Quote (GaryGaulin @ Aug. 05 2014,09:07)
N.Wells, what you quoted is not even in the theory I gave you to study.

This is what happens when you neither use a versioning system nor indicate which revision of the document you are referencing.
It is not our job to obsessively check for changes every freaking time you post a link to your absurdist document.
That people sometimes use earlier versions of the work is all down to you.
That you treat this as some sort of 'gotcha' merely speaks once again to your lack of honesty and integrity.  Said lack guarantees your absence from the world of science.

  
N.Wells



Posts: 1836
Joined: Oct. 2005

(Permalink) Posted: Aug. 05 2014,11:08   

Quote (NoName @ Aug. 05 2014,09:30)
 
Quote (GaryGaulin @ Aug. 05 2014,09:07)
N.Wells, what you quoted is not even in the theory I gave you to study.

This is what happens when you neither use a versioning system nor indicate which revision of the document you are referencing.
It is not our job to obsessively check for changes every freaking time you post a link to your absurdist document.
That people sometimes use earlier versions of the work is all down to you.
That you treat this as some sort of 'gotcha' merely speaks once again to your lack of honesty and integrity.  Said lack guarantees your absence from the world of science.

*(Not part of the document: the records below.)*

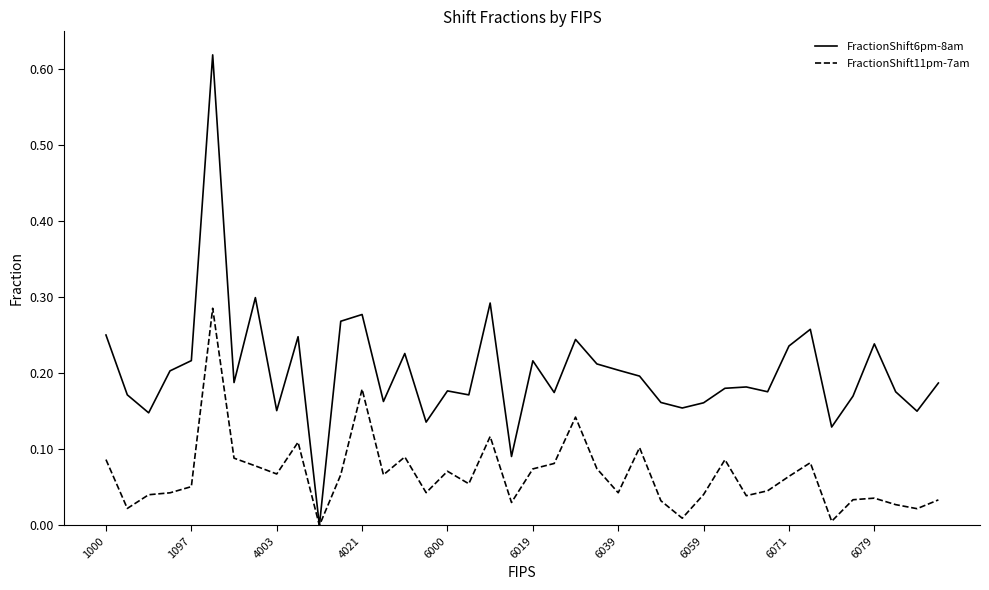

Rank the series by their maximum value, from lowest to highest.

FractionShift11pm-7am, FractionShift6pm-8am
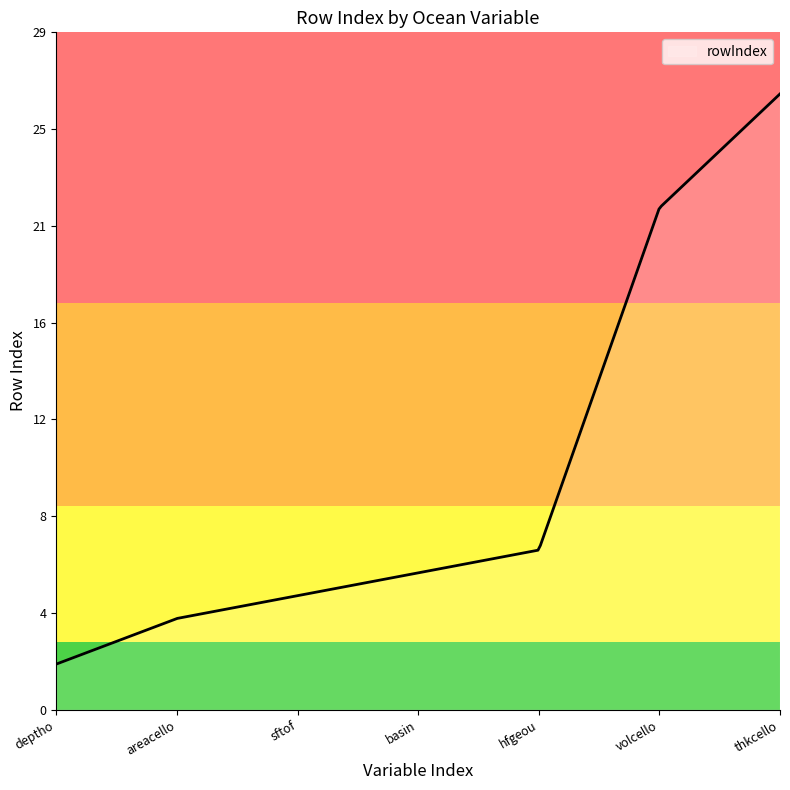

Does the chart display data point markers on the line(s)?

No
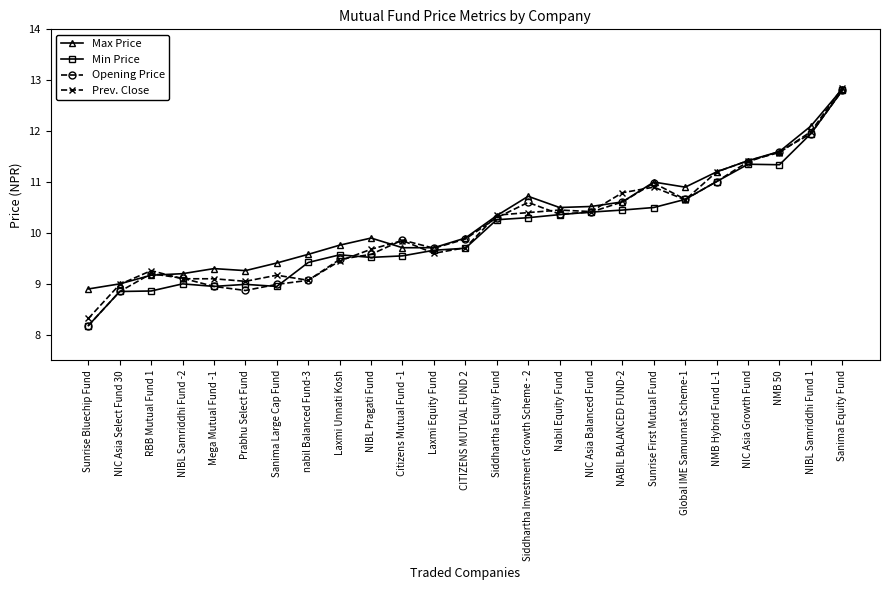

Which series changed the most between Citizens Mutual Fund -1 and NABIL BALANCED FUND-2?

Prev. Close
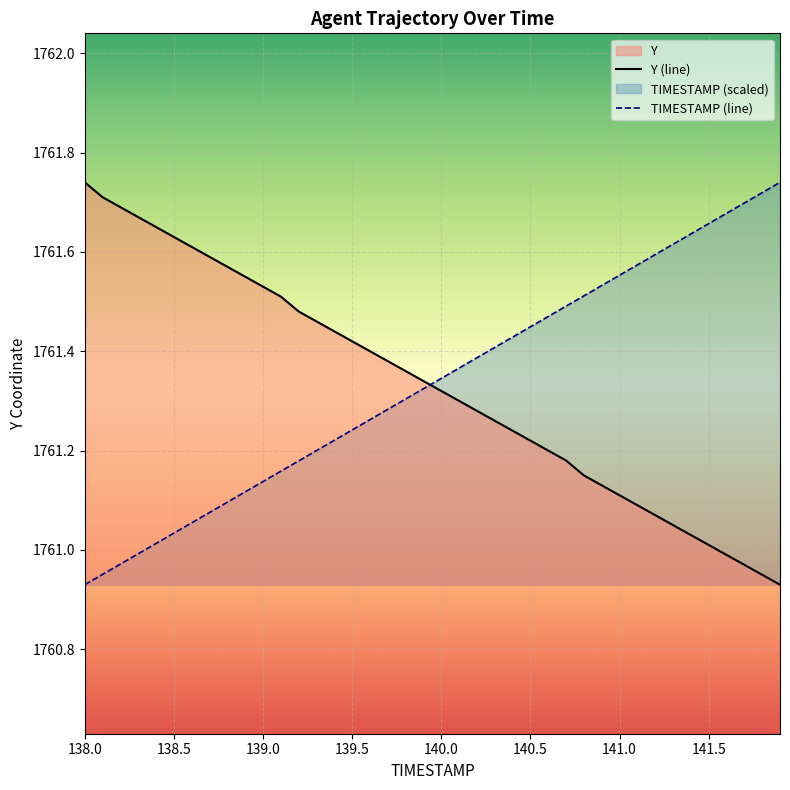

The TIMESTAMP (line) series shows 2477.1 at 141.0. True or false?

False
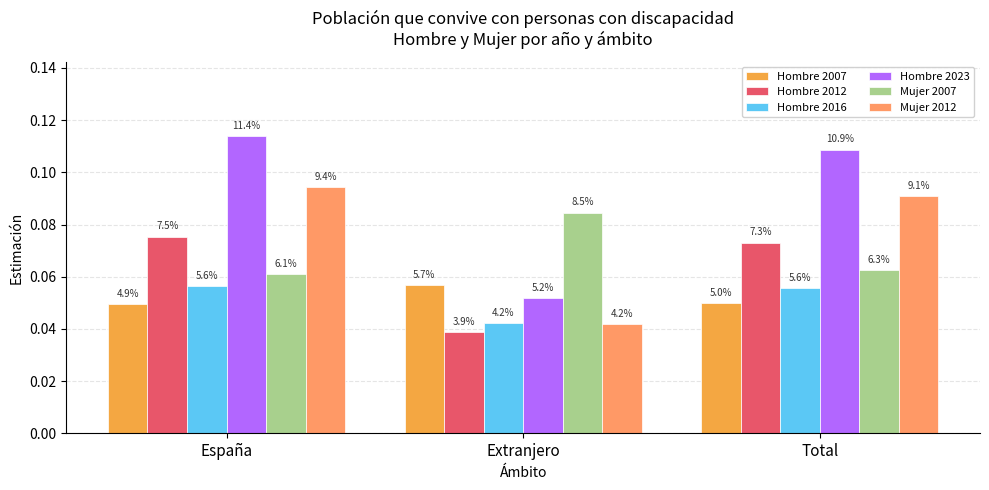

Reading left to right, list all the values displayed in this chart.

Hombre 2007: España=0.0	Extranjero=0.1	Total=0.0
Hombre 2012: España=0.1	Extranjero=0.0	Total=0.1
Hombre 2016: España=0.1	Extranjero=0.0	Total=0.1
Hombre 2023: España=0.1	Extranjero=0.1	Total=0.1
Mujer 2007: España=0.1	Extranjero=0.1	Total=0.1
Mujer 2012: España=0.1	Extranjero=0.0	Total=0.1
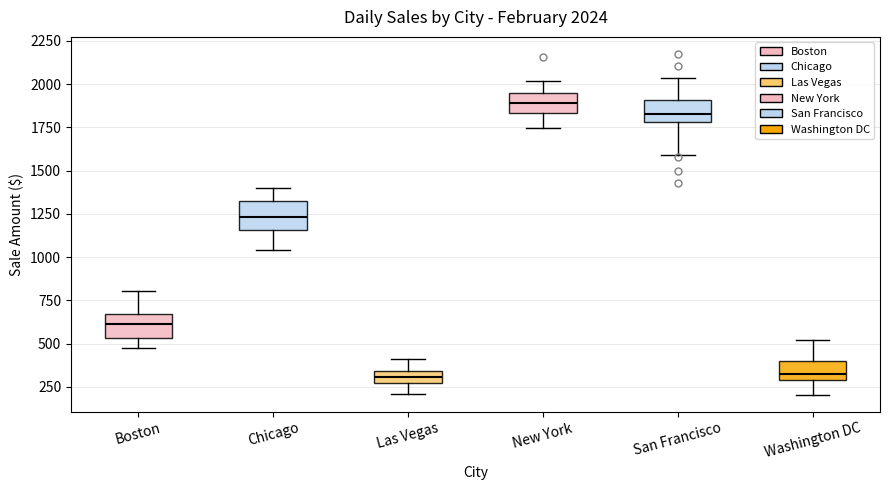

Which box's median line is the highest?

New York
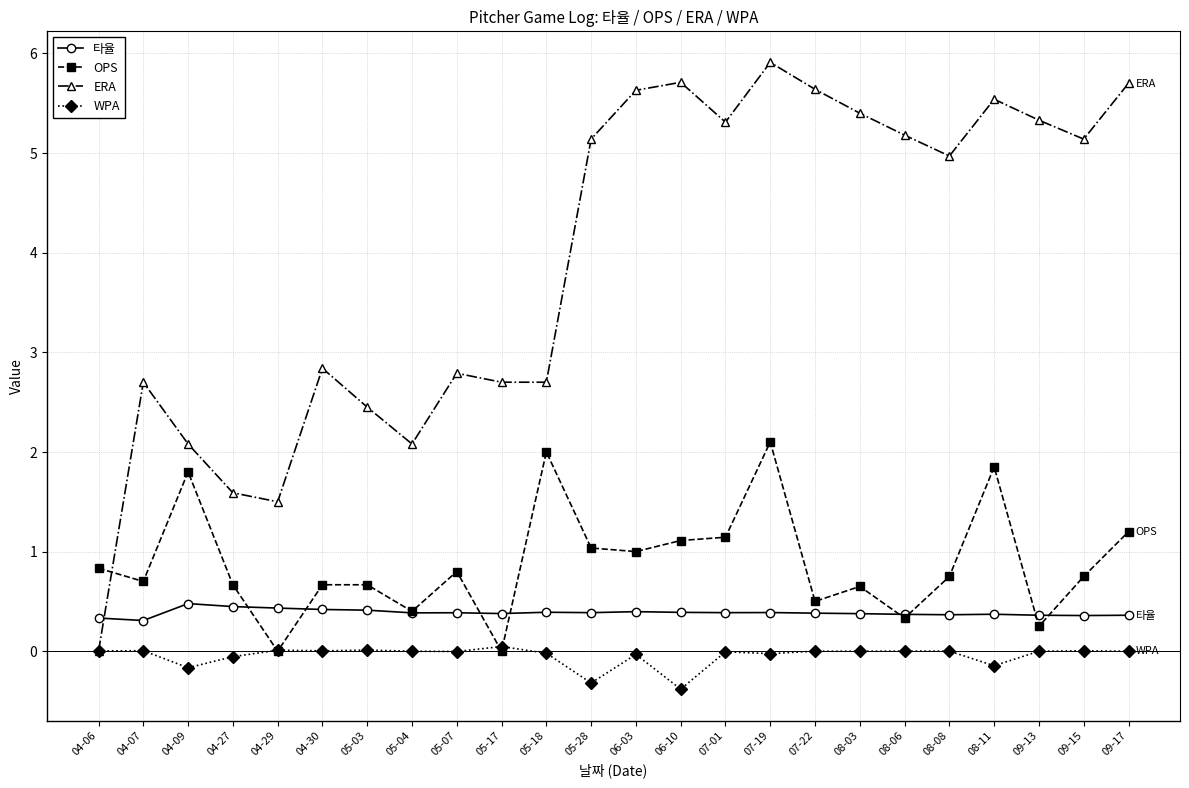

What is the label of the 15th point from the right?

05-17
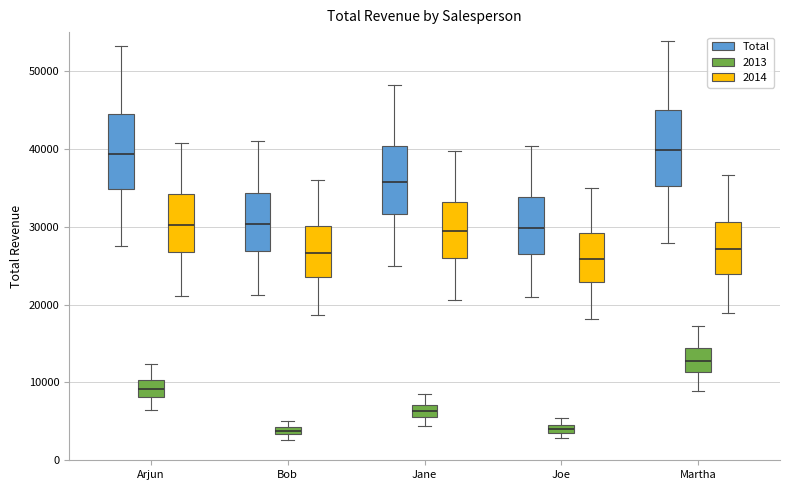

Where does the upper whisker of the box for Arjun (Total) end on the y-axis? The values are not printed on the chart, so give them approximately, as read against the axis.

53000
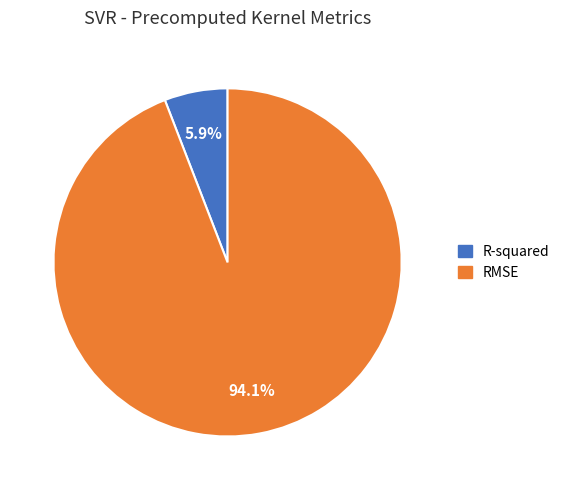

Combined, what portion of the pie is RMSE and R-squared?

100.0%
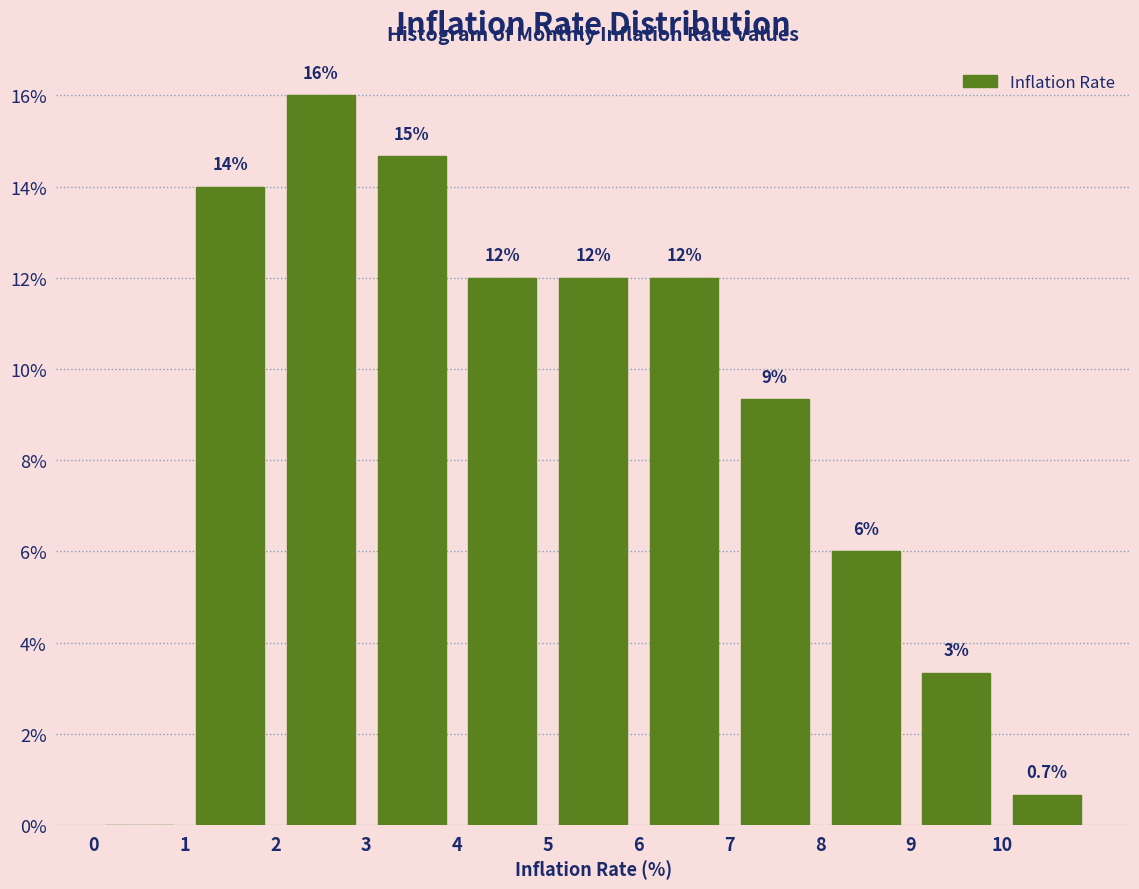

Over which range of the x-axis is the bar tallest?

2 to 3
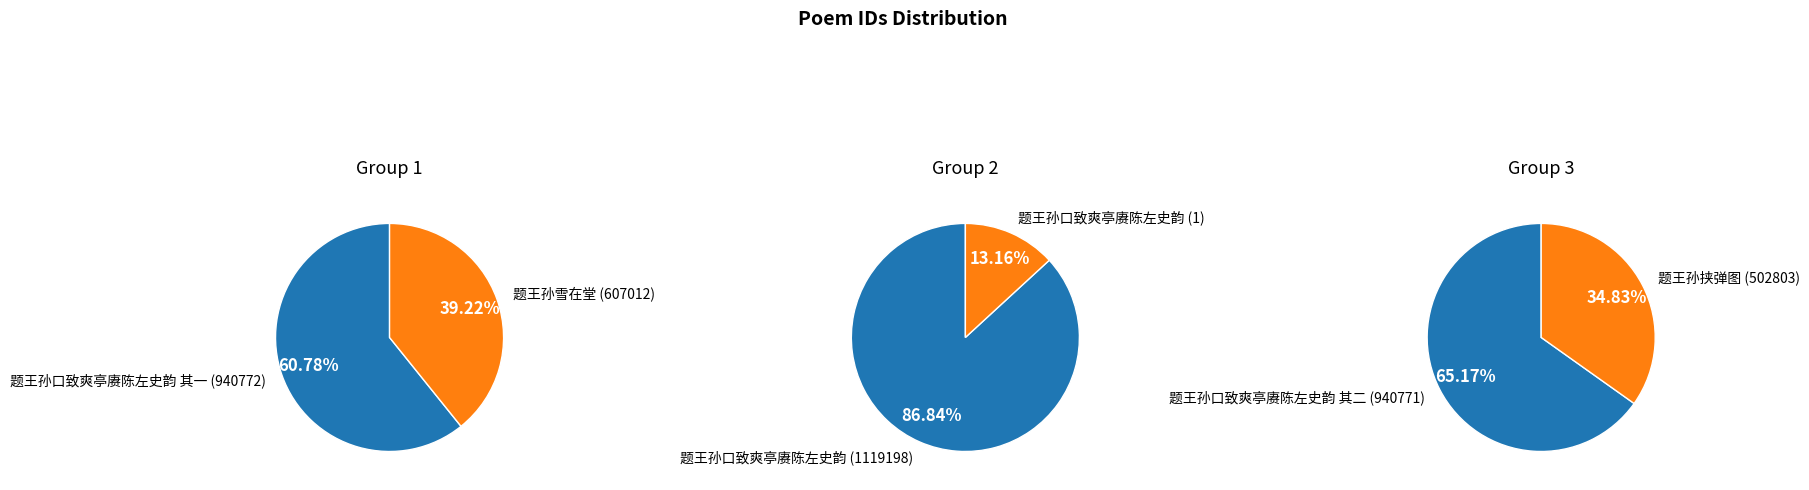

Count the number of slices in the pie.

6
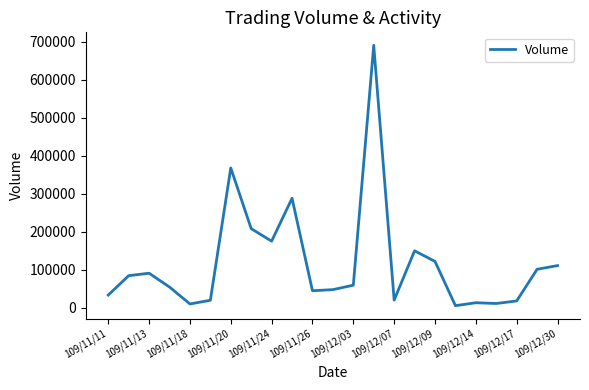

What is the difference between the maximum and minimum values?

686010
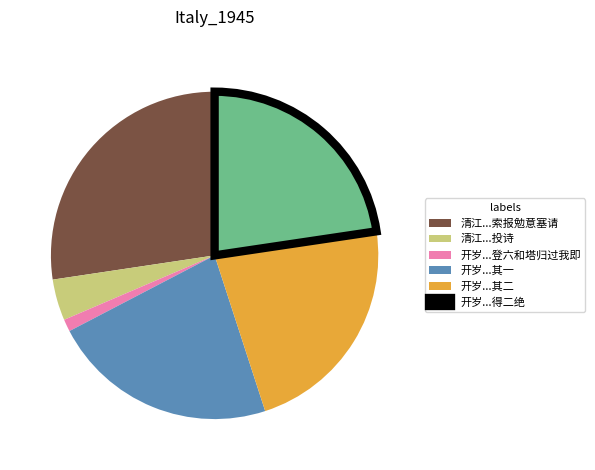

Which category has the smallest portion of the pie?

开岁...登六和塔归过我即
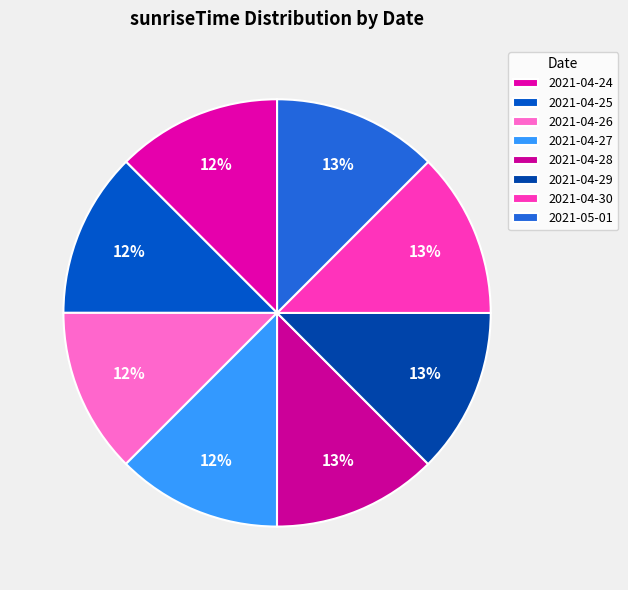

What is the change in value from 2021-04-27 to 2021-04-30?

+259020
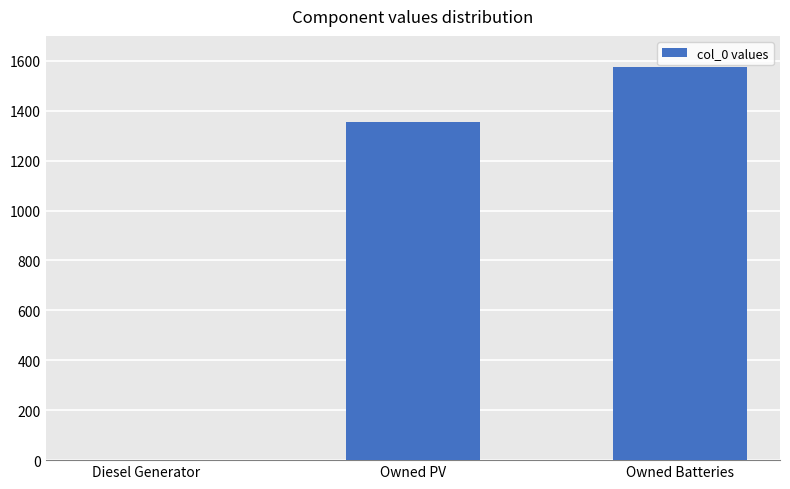

Does the chart contain stacked bars?

No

His latest version fortunately now has dates in a variety of places, so I made an error that I could have avoided by checking his link rather than assuming that I had the last version.  On the other hand, you are absolutely correct about the grief caused by lots of different versions.  Imagine a world where physicists had to talk about e = mc^x, where x depends on which of dozens of editions of Einstein's paper you happened to be referring to.

If the differences are great enough to be significant, then the "gotcha" is more a discredit to the author than to the reader.  If the science is so awesome, the reader should not have to restudy it from scratch every other month*.

(*Possibly other than dinosaurs :) )

  
Lethean



Posts: 292
Joined: Jan. 2014

(Permalink) Posted: Aug. 05 2014,20:06   

Quote (GaryGaulin @ Aug. 05 2014,08:07)
N.Wells, what you quoted is not even in the theory I gave you to study.




Double Dodge

--------------
"So I'm a pretty unusual guy and it's not stupidity that has gotten me where I am. It's brilliance."

"My brain is one of the very few independent thinking brains that you've ever met. And that's a thing of wonder to you and since you don't understand it you criticize it."